Your task: Repeat, line for line, the entries printed below.

Data shown:
- Opening Delimiter -

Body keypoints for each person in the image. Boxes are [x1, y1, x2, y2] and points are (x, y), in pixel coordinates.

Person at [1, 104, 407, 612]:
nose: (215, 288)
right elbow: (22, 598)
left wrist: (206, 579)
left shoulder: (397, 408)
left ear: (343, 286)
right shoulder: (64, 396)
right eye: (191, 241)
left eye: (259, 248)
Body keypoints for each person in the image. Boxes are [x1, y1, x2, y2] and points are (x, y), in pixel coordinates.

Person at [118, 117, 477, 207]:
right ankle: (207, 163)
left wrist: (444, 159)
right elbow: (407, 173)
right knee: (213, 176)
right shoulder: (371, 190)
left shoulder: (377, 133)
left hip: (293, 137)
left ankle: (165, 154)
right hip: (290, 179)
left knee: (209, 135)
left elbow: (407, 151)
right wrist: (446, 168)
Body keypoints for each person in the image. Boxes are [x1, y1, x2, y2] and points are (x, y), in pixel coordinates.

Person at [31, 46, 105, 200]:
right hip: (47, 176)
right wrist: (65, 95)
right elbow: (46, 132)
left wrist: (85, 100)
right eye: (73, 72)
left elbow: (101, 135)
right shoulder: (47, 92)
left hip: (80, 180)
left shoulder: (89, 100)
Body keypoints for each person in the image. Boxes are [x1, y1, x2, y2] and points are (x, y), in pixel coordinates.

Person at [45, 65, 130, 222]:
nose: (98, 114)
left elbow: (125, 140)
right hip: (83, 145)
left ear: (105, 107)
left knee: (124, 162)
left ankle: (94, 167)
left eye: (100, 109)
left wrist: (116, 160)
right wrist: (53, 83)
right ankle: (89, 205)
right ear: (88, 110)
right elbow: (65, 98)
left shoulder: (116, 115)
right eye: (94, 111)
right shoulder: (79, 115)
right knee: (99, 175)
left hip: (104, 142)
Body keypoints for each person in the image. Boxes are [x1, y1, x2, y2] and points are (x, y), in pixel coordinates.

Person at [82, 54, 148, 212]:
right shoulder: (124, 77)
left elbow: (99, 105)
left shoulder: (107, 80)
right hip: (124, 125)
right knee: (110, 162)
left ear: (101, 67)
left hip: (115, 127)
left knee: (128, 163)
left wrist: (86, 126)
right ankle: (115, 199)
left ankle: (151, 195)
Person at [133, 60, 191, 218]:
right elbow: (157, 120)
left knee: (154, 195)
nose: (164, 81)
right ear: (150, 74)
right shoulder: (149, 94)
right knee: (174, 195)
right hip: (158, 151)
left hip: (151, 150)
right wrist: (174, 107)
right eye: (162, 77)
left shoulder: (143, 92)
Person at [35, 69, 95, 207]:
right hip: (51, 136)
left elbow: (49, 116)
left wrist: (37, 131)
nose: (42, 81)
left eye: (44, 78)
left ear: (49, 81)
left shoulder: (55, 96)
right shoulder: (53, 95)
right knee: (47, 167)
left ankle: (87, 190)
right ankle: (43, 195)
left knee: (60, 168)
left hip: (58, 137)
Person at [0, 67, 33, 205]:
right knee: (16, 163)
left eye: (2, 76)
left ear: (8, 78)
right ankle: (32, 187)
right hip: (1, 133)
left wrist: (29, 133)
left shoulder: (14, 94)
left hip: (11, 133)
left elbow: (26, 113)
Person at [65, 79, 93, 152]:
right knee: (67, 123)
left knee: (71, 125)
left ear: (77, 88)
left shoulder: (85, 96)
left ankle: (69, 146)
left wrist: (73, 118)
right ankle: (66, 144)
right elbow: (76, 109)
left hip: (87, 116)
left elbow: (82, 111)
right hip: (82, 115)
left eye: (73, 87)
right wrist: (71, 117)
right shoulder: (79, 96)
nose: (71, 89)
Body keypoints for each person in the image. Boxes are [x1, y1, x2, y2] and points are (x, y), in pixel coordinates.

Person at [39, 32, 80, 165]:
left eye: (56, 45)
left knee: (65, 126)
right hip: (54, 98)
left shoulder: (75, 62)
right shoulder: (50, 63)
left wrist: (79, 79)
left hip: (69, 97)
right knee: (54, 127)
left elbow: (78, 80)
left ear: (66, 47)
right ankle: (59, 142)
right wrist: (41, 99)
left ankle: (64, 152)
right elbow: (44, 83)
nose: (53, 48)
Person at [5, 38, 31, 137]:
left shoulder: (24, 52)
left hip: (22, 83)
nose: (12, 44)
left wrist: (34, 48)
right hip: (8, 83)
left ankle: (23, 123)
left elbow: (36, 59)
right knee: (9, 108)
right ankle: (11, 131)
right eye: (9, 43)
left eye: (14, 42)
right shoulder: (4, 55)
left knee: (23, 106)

- Closing Delimiter -

Result of the exercise:
Body keypoints for each person in the image. Boxes are [x1, y1, x2, y2] and points are (x, y), in pixel coordinates.

Person at [1, 104, 407, 612]:
nose: (215, 288)
right elbow: (22, 598)
left wrist: (206, 579)
left shoulder: (397, 408)
left ear: (343, 286)
right shoulder: (64, 396)
right eye: (191, 241)
left eye: (259, 248)
Body keypoints for each person in the image. Boxes are [x1, y1, x2, y2] and points are (x, y), in pixel coordinates.

Person at [118, 117, 477, 207]:
right ankle: (207, 163)
left wrist: (444, 159)
right elbow: (407, 173)
right knee: (213, 176)
right shoulder: (371, 190)
left shoulder: (377, 133)
left hip: (293, 137)
left ankle: (165, 154)
right hip: (290, 179)
left knee: (209, 135)
left elbow: (407, 151)
right wrist: (446, 168)
Body keypoints for each person in the image. Boxes are [x1, y1, x2, y2] and points are (x, y), in pixel coordinates.

Person at [31, 46, 105, 200]:
right hip: (47, 176)
right wrist: (65, 95)
right elbow: (46, 132)
left wrist: (85, 100)
right eye: (73, 72)
left elbow: (101, 135)
right shoulder: (47, 92)
left hip: (80, 180)
left shoulder: (89, 100)
Body keypoints for each person in the image. Boxes are [x1, y1, x2, y2] and points are (x, y), in pixel coordinates.

Person at [45, 65, 130, 222]:
nose: (98, 114)
left elbow: (125, 140)
right hip: (83, 145)
left ear: (105, 107)
left knee: (124, 162)
left ankle: (94, 167)
left eye: (100, 109)
left wrist: (116, 160)
right wrist: (53, 83)
right ankle: (89, 205)
right ear: (88, 110)
right elbow: (65, 98)
left shoulder: (116, 115)
right eye: (94, 111)
right shoulder: (79, 115)
right knee: (99, 175)
left hip: (104, 142)
Body keypoints for each person in the image. Boxes are [x1, y1, x2, y2] and points are (x, y), in pixel coordinates.

Person at [82, 54, 148, 212]:
right shoulder: (124, 77)
left elbow: (99, 105)
left shoulder: (107, 80)
right hip: (124, 125)
right knee: (110, 162)
left ear: (101, 67)
left hip: (115, 127)
left knee: (128, 163)
left wrist: (86, 126)
right ankle: (115, 199)
left ankle: (151, 195)
Person at [133, 60, 191, 218]:
right elbow: (157, 120)
left knee: (154, 195)
nose: (164, 81)
right ear: (150, 74)
right shoulder: (149, 94)
right knee: (174, 195)
right hip: (158, 151)
left hip: (151, 150)
right wrist: (174, 107)
right eye: (162, 77)
left shoulder: (143, 92)
Person at [35, 69, 95, 207]:
right hip: (51, 136)
left elbow: (49, 116)
left wrist: (37, 131)
nose: (42, 81)
left eye: (44, 78)
left ear: (49, 81)
left shoulder: (55, 96)
right shoulder: (53, 95)
right knee: (47, 167)
left ankle: (87, 190)
right ankle: (43, 195)
left knee: (60, 168)
left hip: (58, 137)
Person at [0, 67, 33, 205]:
right knee: (16, 163)
left eye: (2, 76)
left ear: (8, 78)
right ankle: (32, 187)
right hip: (1, 133)
left wrist: (29, 133)
left shoulder: (14, 94)
left hip: (11, 133)
left elbow: (26, 113)
Person at [65, 79, 93, 152]:
right knee: (67, 123)
left knee: (71, 125)
left ear: (77, 88)
left shoulder: (85, 96)
left ankle: (69, 146)
left wrist: (73, 118)
right ankle: (66, 144)
right elbow: (76, 109)
left hip: (87, 116)
left elbow: (82, 111)
right hip: (82, 115)
left eye: (73, 87)
right wrist: (71, 117)
right shoulder: (79, 96)
nose: (71, 89)
Body keypoints for each person in the image. Boxes are [x1, y1, x2, y2] and points are (x, y), in pixel coordinates.

Person at [39, 32, 80, 165]:
left eye: (56, 45)
left knee: (65, 126)
right hip: (54, 98)
left shoulder: (75, 62)
right shoulder: (50, 63)
left wrist: (79, 79)
left hip: (69, 97)
right knee: (54, 127)
left elbow: (78, 80)
left ear: (66, 47)
right ankle: (59, 142)
right wrist: (41, 99)
left ankle: (64, 152)
right elbow: (44, 83)
nose: (53, 48)
Person at [5, 38, 31, 137]:
left shoulder: (24, 52)
left hip: (22, 83)
nose: (12, 44)
left wrist: (34, 48)
right hip: (8, 83)
left ankle: (23, 123)
left elbow: (36, 59)
right knee: (9, 108)
right ankle: (11, 131)
right eye: (9, 43)
left eye: (14, 42)
right shoulder: (4, 55)
left knee: (23, 106)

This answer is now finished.